- _INSTRUCTIONS TO FOLLOW_:
Copy the entries below word for word, beginning with their first line and ending after the line that contains "Amendment in the".

- _MATERIAL TO PROCESS_:
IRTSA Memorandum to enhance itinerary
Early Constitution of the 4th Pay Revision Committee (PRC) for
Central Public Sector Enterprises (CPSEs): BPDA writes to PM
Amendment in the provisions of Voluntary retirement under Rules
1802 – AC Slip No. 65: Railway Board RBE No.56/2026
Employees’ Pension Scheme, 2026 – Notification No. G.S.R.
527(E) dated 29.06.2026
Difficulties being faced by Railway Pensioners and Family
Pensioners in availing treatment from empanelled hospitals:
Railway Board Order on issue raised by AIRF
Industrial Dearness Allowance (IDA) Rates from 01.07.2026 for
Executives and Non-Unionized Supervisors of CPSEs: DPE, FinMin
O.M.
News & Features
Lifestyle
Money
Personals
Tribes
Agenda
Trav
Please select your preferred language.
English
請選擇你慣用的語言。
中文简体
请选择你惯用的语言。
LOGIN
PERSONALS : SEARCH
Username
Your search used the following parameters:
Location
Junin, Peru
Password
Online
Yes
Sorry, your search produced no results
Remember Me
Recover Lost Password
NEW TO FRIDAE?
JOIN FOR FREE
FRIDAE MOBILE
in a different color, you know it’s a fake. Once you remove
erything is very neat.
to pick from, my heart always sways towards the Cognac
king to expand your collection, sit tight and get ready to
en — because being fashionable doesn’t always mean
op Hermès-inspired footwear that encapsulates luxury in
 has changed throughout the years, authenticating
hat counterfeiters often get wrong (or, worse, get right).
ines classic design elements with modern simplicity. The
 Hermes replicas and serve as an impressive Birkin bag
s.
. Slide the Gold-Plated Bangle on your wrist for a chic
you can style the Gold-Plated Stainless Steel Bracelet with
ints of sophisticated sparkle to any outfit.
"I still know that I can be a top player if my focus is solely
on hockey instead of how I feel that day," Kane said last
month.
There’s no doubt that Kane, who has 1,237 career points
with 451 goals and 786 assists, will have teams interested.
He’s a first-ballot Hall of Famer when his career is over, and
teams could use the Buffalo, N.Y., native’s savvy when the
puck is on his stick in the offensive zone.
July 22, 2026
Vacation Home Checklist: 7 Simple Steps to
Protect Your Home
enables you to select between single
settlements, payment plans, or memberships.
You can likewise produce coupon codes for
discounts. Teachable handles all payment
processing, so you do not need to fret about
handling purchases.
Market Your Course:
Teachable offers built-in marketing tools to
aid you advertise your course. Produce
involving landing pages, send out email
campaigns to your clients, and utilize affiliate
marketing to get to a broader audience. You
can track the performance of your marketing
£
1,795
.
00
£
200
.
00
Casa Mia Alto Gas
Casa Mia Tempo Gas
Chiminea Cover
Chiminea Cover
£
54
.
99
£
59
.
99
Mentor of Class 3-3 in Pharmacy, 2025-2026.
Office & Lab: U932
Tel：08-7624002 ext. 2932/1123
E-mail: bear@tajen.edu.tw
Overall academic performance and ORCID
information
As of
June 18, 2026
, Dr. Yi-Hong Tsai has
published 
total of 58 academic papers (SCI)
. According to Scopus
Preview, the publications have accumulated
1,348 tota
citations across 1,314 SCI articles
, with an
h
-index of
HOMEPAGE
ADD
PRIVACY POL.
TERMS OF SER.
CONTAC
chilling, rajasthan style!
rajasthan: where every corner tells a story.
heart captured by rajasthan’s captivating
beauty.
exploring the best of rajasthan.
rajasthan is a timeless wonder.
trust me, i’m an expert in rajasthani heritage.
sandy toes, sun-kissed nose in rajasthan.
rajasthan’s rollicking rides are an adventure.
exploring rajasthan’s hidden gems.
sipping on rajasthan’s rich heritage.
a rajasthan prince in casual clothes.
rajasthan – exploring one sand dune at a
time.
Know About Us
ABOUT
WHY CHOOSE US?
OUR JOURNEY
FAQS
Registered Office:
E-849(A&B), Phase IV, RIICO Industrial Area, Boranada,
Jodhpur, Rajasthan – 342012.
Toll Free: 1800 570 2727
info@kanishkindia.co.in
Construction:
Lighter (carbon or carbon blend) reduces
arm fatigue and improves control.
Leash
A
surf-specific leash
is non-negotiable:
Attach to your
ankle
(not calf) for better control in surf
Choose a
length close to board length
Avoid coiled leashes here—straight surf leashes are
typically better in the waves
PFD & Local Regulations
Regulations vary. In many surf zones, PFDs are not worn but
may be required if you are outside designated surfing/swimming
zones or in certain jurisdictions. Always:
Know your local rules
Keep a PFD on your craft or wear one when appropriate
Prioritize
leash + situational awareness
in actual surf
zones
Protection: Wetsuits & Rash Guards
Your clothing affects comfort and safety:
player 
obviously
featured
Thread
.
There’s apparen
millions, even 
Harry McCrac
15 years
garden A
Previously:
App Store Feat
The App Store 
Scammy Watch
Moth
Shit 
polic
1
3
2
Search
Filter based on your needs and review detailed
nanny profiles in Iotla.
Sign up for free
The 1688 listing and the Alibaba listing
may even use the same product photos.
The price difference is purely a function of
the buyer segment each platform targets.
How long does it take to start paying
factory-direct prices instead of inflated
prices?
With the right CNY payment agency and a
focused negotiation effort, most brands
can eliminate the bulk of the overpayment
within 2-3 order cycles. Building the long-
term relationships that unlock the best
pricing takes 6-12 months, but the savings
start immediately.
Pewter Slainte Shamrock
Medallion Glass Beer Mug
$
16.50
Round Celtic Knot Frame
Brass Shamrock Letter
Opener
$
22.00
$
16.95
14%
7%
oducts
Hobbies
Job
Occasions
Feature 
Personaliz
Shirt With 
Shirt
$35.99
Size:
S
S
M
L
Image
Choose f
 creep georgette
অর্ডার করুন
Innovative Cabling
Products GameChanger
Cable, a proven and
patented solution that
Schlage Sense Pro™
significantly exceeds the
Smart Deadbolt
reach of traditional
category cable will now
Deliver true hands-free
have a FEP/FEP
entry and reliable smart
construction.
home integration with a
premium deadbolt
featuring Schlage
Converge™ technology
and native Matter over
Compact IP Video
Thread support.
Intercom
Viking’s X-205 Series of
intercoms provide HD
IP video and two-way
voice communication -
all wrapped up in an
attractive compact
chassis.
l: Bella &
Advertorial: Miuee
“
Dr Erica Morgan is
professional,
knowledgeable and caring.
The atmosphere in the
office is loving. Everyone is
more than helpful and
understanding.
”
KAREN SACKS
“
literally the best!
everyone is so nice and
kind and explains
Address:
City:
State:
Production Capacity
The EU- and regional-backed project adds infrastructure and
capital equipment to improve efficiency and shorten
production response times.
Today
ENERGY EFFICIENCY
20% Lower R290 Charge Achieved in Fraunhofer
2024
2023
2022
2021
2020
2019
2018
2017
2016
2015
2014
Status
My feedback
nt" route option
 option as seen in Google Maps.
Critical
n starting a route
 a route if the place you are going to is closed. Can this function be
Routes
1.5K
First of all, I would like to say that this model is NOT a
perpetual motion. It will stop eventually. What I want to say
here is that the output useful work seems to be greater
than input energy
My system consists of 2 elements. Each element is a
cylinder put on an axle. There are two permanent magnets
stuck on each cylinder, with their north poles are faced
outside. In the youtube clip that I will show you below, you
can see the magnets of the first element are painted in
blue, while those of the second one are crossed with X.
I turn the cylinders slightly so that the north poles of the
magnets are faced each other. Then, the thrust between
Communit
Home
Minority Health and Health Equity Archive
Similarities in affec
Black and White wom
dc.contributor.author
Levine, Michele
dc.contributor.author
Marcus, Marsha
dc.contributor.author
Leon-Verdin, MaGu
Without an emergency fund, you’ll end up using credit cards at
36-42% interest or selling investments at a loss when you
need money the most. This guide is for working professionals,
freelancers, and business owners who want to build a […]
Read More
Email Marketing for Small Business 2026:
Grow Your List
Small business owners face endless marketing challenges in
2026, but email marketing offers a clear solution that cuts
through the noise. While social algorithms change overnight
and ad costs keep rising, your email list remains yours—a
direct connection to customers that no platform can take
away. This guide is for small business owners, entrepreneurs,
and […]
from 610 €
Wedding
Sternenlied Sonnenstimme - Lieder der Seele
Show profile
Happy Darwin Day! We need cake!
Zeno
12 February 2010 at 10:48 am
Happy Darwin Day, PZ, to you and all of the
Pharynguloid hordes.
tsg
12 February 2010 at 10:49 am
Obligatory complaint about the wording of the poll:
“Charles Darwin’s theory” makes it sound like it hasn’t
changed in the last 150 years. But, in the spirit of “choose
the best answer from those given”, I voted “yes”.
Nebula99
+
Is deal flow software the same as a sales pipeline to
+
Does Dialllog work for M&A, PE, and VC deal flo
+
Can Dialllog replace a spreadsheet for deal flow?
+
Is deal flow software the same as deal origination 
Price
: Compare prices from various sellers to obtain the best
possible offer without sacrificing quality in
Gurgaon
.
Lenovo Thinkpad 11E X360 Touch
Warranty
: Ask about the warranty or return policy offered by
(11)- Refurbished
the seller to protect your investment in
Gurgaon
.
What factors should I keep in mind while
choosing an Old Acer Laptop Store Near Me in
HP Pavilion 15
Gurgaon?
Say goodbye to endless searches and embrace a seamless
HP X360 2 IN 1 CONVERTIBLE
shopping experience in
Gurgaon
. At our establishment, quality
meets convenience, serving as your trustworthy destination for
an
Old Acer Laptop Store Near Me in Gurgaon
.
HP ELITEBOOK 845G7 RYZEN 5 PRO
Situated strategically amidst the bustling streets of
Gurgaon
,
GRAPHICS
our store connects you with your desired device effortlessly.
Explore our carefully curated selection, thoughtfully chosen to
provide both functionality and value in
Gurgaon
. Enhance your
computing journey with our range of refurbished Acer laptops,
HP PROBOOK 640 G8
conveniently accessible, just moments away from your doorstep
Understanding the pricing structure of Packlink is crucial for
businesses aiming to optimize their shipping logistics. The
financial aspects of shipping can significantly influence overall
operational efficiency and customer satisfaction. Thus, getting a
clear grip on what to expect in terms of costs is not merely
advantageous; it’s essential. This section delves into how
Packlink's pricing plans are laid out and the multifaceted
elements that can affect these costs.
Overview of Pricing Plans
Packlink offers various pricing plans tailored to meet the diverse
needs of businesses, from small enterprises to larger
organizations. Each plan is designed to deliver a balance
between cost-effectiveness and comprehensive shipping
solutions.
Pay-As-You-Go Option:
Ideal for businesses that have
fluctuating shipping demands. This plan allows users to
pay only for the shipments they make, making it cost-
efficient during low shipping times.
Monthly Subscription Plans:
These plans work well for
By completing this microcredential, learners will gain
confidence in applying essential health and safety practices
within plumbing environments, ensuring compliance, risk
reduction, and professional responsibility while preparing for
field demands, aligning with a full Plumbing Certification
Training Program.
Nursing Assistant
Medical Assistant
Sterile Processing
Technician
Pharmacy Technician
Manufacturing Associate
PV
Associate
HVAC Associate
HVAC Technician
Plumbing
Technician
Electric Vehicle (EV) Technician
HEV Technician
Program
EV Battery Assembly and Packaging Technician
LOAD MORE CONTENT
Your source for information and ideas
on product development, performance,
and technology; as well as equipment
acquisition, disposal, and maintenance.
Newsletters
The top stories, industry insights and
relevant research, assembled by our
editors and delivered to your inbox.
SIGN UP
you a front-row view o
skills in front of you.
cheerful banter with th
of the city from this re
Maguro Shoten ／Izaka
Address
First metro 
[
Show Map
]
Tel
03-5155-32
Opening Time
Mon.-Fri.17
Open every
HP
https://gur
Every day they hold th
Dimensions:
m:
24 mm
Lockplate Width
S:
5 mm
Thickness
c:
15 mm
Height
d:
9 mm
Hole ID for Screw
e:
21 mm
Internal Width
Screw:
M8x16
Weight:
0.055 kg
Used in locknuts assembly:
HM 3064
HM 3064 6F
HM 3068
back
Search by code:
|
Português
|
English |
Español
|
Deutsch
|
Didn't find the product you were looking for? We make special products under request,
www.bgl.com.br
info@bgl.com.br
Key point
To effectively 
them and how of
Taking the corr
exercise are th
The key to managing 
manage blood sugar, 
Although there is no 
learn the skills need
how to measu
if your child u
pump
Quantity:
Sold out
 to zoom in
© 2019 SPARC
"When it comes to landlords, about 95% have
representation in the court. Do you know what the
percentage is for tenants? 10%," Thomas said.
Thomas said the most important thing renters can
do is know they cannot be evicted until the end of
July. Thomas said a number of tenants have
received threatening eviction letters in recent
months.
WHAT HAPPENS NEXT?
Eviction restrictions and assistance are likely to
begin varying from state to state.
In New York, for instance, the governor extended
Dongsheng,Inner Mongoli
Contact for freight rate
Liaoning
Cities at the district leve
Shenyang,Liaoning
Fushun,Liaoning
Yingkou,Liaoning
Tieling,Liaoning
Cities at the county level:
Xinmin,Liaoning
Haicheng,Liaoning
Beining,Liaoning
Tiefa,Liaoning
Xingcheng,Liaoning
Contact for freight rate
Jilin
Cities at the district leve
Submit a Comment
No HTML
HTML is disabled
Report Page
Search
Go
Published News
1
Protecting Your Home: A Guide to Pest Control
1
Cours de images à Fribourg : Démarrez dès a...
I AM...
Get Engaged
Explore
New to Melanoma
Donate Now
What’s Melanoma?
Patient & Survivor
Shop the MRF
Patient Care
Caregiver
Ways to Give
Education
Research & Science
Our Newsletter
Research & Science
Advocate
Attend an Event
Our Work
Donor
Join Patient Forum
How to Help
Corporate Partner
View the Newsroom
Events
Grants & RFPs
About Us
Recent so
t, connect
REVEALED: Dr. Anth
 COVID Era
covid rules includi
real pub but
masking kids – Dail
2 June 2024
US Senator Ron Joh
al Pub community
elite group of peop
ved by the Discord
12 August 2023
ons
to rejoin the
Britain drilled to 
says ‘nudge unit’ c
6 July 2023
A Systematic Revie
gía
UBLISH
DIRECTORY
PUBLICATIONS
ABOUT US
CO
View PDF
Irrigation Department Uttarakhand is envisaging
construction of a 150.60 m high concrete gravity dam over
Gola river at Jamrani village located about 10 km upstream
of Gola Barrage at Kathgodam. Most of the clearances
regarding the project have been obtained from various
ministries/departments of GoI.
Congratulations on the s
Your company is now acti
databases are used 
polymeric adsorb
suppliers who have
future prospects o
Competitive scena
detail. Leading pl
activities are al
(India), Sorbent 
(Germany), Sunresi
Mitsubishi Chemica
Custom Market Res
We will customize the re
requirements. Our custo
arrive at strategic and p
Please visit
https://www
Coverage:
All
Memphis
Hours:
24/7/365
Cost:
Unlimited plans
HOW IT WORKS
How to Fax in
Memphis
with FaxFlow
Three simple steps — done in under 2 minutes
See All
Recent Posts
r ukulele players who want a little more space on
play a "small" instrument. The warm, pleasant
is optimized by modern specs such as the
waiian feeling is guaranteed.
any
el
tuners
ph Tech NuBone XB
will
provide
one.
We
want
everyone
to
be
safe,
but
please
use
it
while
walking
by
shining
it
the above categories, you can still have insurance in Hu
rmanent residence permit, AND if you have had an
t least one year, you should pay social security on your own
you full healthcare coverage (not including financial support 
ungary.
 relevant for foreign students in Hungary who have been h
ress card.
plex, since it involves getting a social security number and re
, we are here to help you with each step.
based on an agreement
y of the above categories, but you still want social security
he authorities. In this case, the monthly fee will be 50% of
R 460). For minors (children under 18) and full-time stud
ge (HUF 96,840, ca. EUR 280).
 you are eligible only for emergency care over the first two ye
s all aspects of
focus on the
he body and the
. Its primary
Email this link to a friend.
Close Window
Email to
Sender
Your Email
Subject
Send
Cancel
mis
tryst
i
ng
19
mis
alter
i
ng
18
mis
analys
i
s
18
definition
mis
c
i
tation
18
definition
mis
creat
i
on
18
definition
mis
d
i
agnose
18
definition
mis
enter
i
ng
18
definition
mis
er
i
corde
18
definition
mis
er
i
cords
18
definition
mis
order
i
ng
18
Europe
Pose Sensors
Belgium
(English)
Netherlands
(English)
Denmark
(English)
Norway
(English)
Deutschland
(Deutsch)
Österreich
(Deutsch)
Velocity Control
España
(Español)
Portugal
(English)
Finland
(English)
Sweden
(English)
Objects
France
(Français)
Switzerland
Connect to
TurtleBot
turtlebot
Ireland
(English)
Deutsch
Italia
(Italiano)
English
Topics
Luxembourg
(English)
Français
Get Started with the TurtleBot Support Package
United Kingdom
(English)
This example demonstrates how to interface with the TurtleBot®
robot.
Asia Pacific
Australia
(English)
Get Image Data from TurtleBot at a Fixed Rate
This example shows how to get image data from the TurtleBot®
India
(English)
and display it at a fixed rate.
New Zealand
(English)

- _OUTPUT FOR THIS EXERCISE_:
IRTSA Memorandum to enhance itinerary
Early Constitution of the 4th Pay Revision Committee (PRC) for
Central Public Sector Enterprises (CPSEs): BPDA writes to PM
Amendment in the provisions of Voluntary retirement under Rules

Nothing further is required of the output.